3. This is how ALL lambdas and other anonymous delegates and anonymous types work - it always results in a compiler-generated class. ↩

4. record types come with implicit compiler-generated copy constructors accessible via the with operator, but they are by-value shallow copies (values of references are copied, not the instances they refer to, and value types are copied because they already are values), so keep that in mind when using that. ↩

5. Remember that the scope of the contents of the parentheses of some control flow statement are the same as that of the keyword that began that statement and not of the following block (such as if, case, and other conditionals), and some are scoped to the statement and its children, such as most cases of for and foreach loop variables. ↩

[dodexahedron]

A note about another way to help avoid the problem, that might sometimes look like a silly or pointless optimization in some changes I've submitted:

If you can make your lambda static, your lambda is almost certainly immune to the problem.

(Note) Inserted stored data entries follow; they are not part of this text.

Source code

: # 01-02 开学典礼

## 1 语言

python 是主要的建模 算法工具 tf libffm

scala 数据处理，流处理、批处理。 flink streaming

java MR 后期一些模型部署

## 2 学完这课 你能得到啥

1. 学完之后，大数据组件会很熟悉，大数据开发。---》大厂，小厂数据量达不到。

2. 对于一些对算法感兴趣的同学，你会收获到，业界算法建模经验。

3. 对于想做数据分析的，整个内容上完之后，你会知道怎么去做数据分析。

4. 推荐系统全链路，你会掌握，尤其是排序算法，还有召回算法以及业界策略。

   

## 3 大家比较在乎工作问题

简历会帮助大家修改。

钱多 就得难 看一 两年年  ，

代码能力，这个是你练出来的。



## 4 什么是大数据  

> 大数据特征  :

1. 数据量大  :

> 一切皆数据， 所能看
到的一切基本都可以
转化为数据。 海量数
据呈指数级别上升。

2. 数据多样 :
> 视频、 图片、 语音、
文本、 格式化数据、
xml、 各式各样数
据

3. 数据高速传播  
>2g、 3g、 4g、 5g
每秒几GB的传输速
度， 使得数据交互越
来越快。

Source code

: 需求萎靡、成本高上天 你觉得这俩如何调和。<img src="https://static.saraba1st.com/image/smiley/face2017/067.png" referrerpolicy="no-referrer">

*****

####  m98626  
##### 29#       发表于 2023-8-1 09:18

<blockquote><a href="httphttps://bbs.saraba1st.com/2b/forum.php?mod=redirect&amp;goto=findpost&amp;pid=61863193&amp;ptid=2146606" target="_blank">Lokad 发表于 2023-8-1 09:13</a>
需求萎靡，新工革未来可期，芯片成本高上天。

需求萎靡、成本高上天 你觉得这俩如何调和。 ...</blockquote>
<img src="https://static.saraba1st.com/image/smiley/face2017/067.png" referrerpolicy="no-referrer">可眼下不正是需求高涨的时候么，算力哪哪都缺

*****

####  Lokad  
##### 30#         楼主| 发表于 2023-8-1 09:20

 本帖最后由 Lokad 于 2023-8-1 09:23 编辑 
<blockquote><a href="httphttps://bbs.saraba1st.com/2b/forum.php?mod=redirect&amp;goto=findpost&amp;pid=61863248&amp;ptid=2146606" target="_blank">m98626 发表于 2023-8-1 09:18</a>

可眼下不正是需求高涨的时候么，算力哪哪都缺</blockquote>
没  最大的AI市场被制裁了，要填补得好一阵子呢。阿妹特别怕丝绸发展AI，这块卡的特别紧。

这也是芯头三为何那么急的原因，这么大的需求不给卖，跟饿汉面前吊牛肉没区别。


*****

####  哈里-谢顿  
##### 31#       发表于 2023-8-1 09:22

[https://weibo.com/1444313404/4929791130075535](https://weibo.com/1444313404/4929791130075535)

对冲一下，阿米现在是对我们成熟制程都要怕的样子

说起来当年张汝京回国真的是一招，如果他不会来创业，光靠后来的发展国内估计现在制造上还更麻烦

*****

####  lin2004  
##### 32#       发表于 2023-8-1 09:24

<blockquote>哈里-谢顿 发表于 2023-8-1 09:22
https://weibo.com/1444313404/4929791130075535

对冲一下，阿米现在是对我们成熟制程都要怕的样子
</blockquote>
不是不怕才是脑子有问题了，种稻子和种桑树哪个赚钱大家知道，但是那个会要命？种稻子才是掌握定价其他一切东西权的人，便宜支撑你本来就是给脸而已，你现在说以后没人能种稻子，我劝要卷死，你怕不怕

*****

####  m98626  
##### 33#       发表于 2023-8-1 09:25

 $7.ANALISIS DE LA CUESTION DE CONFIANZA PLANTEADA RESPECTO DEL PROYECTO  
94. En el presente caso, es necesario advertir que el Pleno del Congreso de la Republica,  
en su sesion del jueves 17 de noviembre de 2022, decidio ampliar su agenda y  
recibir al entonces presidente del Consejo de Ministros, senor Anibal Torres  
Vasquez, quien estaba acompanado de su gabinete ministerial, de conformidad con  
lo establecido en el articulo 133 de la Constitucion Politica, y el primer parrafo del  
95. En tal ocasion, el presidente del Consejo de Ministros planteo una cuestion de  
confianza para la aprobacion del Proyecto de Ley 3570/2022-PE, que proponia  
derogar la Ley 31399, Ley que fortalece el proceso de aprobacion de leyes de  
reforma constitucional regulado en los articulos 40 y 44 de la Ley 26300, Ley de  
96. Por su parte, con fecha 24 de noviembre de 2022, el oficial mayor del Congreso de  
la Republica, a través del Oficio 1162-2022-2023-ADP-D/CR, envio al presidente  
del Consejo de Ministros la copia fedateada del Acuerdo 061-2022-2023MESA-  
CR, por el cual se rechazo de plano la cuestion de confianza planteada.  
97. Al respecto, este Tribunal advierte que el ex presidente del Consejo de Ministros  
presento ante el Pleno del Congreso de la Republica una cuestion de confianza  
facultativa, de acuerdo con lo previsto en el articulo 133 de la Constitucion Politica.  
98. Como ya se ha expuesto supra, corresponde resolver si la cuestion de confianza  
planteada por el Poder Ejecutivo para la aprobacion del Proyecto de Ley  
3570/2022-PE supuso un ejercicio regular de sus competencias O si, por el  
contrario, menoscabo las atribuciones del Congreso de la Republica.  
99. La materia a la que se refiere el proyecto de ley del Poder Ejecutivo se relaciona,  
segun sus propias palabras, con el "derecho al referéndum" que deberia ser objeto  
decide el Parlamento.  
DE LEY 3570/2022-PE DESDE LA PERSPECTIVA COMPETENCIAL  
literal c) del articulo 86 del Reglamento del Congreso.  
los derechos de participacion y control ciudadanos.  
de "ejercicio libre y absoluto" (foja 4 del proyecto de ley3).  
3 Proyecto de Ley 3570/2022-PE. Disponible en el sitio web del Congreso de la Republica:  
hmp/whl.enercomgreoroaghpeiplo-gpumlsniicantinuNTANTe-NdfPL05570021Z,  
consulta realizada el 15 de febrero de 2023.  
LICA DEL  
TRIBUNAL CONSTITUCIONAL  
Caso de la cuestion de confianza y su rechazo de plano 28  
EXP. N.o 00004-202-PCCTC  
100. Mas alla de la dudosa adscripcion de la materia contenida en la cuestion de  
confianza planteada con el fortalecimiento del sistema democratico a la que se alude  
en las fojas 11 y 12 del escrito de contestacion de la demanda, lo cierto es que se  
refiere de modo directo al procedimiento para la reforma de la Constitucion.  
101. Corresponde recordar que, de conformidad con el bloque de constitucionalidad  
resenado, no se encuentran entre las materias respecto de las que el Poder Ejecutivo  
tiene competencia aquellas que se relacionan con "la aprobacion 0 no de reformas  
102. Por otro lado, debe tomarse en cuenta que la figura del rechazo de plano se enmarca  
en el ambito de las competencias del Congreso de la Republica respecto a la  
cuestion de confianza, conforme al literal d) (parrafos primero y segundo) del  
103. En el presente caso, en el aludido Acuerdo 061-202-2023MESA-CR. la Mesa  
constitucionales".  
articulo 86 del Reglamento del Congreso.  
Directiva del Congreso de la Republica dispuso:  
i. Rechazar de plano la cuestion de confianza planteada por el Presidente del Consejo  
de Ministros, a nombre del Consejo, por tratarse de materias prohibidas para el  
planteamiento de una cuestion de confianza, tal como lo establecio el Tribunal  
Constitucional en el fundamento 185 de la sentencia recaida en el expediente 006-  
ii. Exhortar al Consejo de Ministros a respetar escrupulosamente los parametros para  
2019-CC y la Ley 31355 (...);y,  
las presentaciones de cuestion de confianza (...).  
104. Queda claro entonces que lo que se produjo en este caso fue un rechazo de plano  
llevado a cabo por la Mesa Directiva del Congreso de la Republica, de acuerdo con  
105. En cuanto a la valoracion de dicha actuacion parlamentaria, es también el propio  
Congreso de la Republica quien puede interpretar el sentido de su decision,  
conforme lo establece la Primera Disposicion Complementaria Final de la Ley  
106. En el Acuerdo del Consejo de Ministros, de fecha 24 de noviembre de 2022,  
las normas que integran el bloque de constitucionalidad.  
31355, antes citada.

A static delegate can't capture non-static variables, meaning it can't capture local variables or parameters. Thus, it almost always protects you from the problem. Trying to make lambdas static is a worthwhile goal for that reason alone.

That does, however, also prevent you from using the copy trick, so it's not always an option, depending on how much control you have over the signature of the delegate itself.